El Grand Budapest Hotel de Wes Anderson, lleno de inventiva, hilaridad, color y diversión, también sostiene la gracia y una súplica por la comprensión.
Se dispara el arma inicial de Berlinale…y se van! Los buenos, los malos y todos los demás corriendo hacia arriba y hacia abajo y a través de pasillos de hojaldre El Grand Budapest Hotel en el apogeo de su esplendor, una historia fabulosa contada a un joven autor serio, escrita en un libro muy querido, exhibida en una magnífica película con una película, que cuenta una historia de aventura, de peligro y aflicción. Es una gran alegoría antigua para la buena vieja Europa antes de esa amenaza que todos conocemos muy bien, la de los botines, el gris y los escuadrones de la muerte en este período delicado y esperanzador entre las dos guerras. Es una cuenta propiamente dicha y educada, de delicadeza y encanto como un hojaldre de tres capas de la prominente pastelería de Mendl, dando voz e imagen no a las ideologías desastrosas gemelas que se ciernen sobre la historia europea como sombras de gigantes, pero más bien a su rechazo orgulloso y optimista, aunque lamentablemente no de su superación. Es una Europa celebrada de una manera que nunca podría ser en homenaje a uno de sus mejores autores destruidos por el continente que fue, a pesar de su gran arte y talento y por ninguna otra razón que ser quien es.
Qué apropiado que este cuento de hadas filmado (repleto con Schloße y Chateaux-forts) del Viejo Continente de Wes Anderson, como se imagina en sus lecturas y viajes, debería abrir el gran festival de cine de la ciudad, que fue uno de los cuarteles generales de esa fuerza destructiva del odio.
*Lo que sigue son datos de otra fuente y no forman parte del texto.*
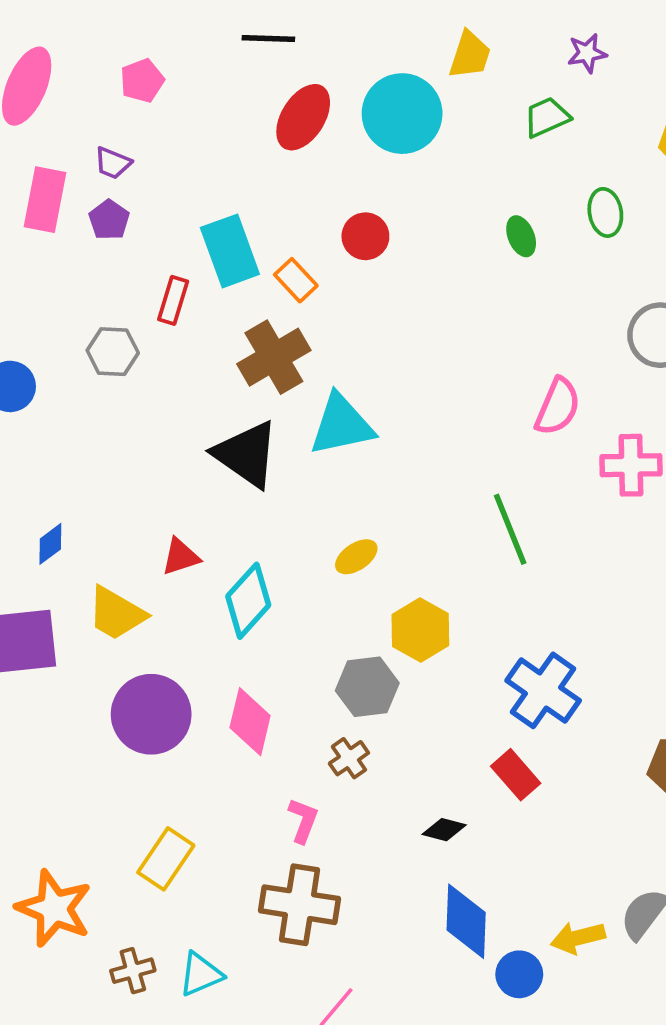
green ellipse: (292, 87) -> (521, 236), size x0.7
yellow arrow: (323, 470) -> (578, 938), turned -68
Una fuerza que eliminó el glorioso potencial de ese frágil y casi Belle Époque, así como el escritor, Stefan Zweig, cuyo trabajo inspiró al cineasta a escribir las aventuras de M. Gustave de Ralph Fiennes, gerente de hotel y extremadamente encantador gerontophile libertine, quien insiste en tratar a los demás con medidas de cortesía casi imposibles, dignidad y lealtad en una Europa a punto de perder por segunda vez en ese siglo su progresividad, y de su compañero del Medio Oriente Mustafa Zero (de Conduite)? La muerte de Madame D. (Tilda Swinton como octogenaria) lleva a Gustave y Zero a filtrar audazmente una obra maestra renacentista pastiche (“Chico con manzana”) legítimamente legítimamente legítimamente legítimamente a él, pero codiciada por la familia rencorosa y codiciosa de Madame D. Huyen a la República Fantástica de Zubrowka .una mélange de Viena / Budapest / Hungría( ubicado en alturas alpinas) donde serán perseguidos por varios enemigos, autoridades y chicos malos, no menos importante de los cuales es un Willem Dafoe extremadamente convincente como archirrival Jopling, antes de la invasión sumaria de la Pequeña República de M. Gustave y luego la destrucción por el, bombardeo fuerzas del totalitarismo.
Además de la inventiva, la hilaridad y el color, y, seamos honestos, muy divertidos, de la última obra de Anderson, las fortalezas más sorprendentes de la película son su capacidad para sostener una ilusión de gracia y encontrar espacio para hacer una súplica humanista por un Entendimiento. demasiado raro en este siglo cínico. Uno de los momentos más conmovedores de la película ocurre después de que M. Gustave y su Lobby Boy vuelan en la cooperativa con la ayuda del calvo y tatuado Ludwig (Harvey Keitel) y su alegre grupo de reclusos. Después Zero preparó incorrectamente los detalles de su jailbreak, M. Gustave insulta a su aprendiz y confidente por nada más que haber sido un refugiado (desplegando entre los refugiados de Europa-pasado y Europa-presente) acusatorialmente preguntarle a su aprendiz lo que sea que haya en el mundo lo trajo allí en primer lugar. Tomado un relevo, el valiente Zero le cuenta el asesinato de sus padres, La destrucción de su pueblo, y su vuelo a Europa, a lo que responde M. Gustave, como solo sería apropiado, con un efusivo, compasivo, disculpa fraterna por haber dudado de la profundidad de su amistad, y por haber hablado el más pequeño de los insultos a su verdadero amigo y compañero.
Quizás es el americanismo de Anderson el que le permite plantear esta increíble creencia optimista, que aunque la Historia no se puede olvidar, de alguna manera aún podría avanzar, sin que esta fe parezca demasiado ingenua o desinformada, recordándonos el poder de la creencia. , la fuerza de la ficción. Es un poder ganado solo cuando lo “real” se ha quedado completamente atrás, ya que ha sido tan maravillosamente en lo irreal pero posible Grand Budapest Hotel.